• Your task
Reproduce the text of every record below with each occurrence of "Do obchodu" replaced by "Kúpiť" and all other lines unchanged. Omit the pictures from the output.

══ The records ══

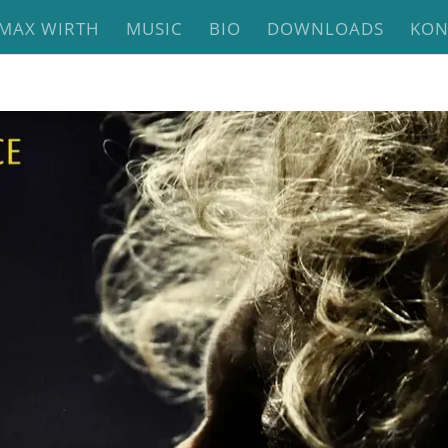
MAX WIRTH
MUSIC
BIO
DOWNLOADS
KON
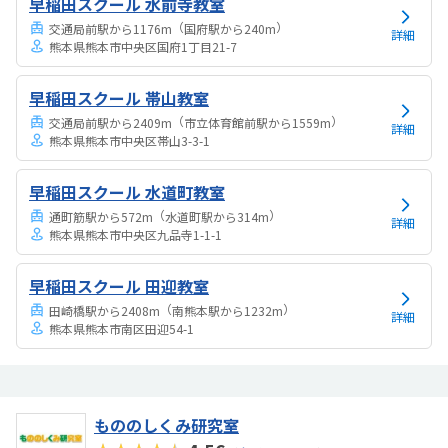
早稲田スクール 水前寺教室
（
）
交通局前駅から1176m
国府駅から240m
詳細
熊本県熊本市中央区国府1丁目21-7
早稲田スクール 帯山教室
（
）
交通局前駅から2409m
市立体育館前駅から1559m
詳細
熊本県熊本市中央区帯山3-3-1
早稲田スクール 水道町教室
（
）
通町筋駅から572m
水道町駅から314m
詳細
熊本県熊本市中央区九品寺1-1-1
早稲田スクール 田迎教室
（
）
田崎橋駅から2408m
南熊本駅から1232m
詳細
熊本県熊本市南区田迎54-1
もののしくみ研究室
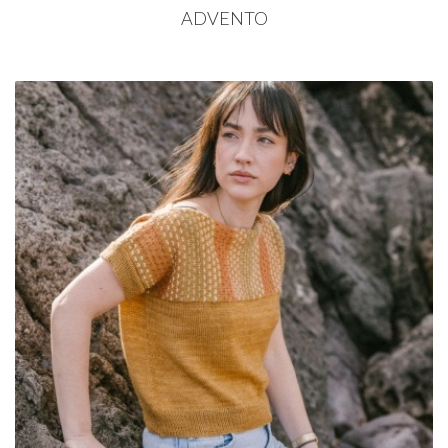
ADVENTO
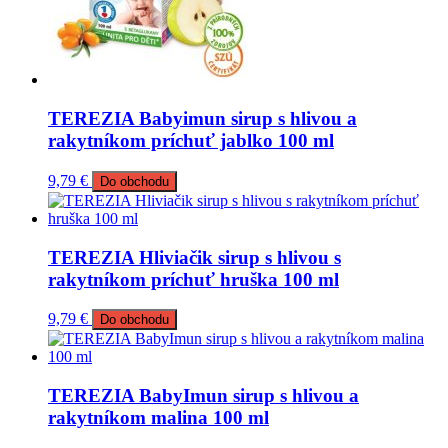
TEREZIA Babyimun sirup s hlivou a
rakytníkom príchuť jablko 100 ml
9,79
€
Do obchodu
TEREZIA Hliviačik sirup s hlivou s
rakytníkom príchuť hruška 100 ml
9,79
€
Do obchodu
TEREZIA BabyImun sirup s hlivou a
rakytníkom malina 100 ml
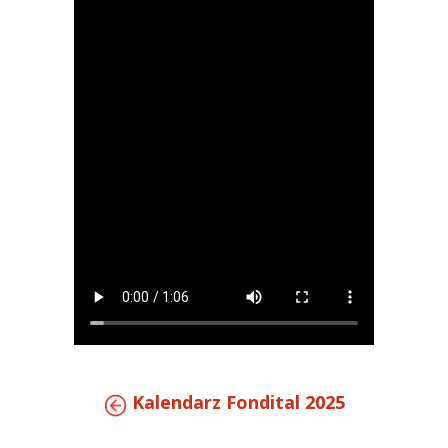
Kalendarz Fondital 2025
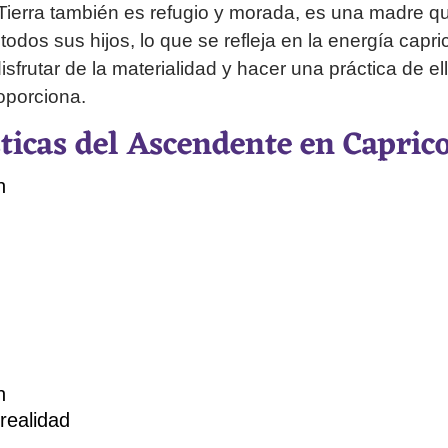
Tierra también es refugio y morada, es una madre q
todos sus hijos, lo que se refleja en la energía capr
disfrutar de la materialidad y hacer una práctica de ell
roporciona.
sticas del Ascendente en Capric
n
n
 realidad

═══

• Solution
MAX WIRTH
MUSIC
BIO
DOWNLOADS
KON
早稲田スクール 水前寺教室
（
）
交通局前駅から1176m
国府駅から240m
詳細
熊本県熊本市中央区国府1丁目21-7
早稲田スクール 帯山教室
（
）
交通局前駅から2409m
市立体育館前駅から1559m
詳細
熊本県熊本市中央区帯山3-3-1
早稲田スクール 水道町教室
（
）
通町筋駅から572m
水道町駅から314m
詳細
熊本県熊本市中央区九品寺1-1-1
早稲田スクール 田迎教室
（
）
田崎橋駅から2408m
南熊本駅から1232m
詳細
熊本県熊本市南区田迎54-1
もののしくみ研究室
ADVENTO
TEREZIA Babyimun sirup s hlivou a
rakytníkom príchuť jablko 100 ml
9,79
€
Kúpiť
TEREZIA Hliviačik sirup s hlivou s
rakytníkom príchuť hruška 100 ml
9,79
€
Kúpiť
TEREZIA BabyImun sirup s hlivou a
rakytníkom malina 100 ml
Kalendarz Fondital 2025
Tierra también es refugio y morada, es una madre q
todos sus hijos, lo que se refleja en la energía capr
disfrutar de la materialidad y hacer una práctica de ell
roporciona.
sticas del Ascendente en Capric
n
n
 realidad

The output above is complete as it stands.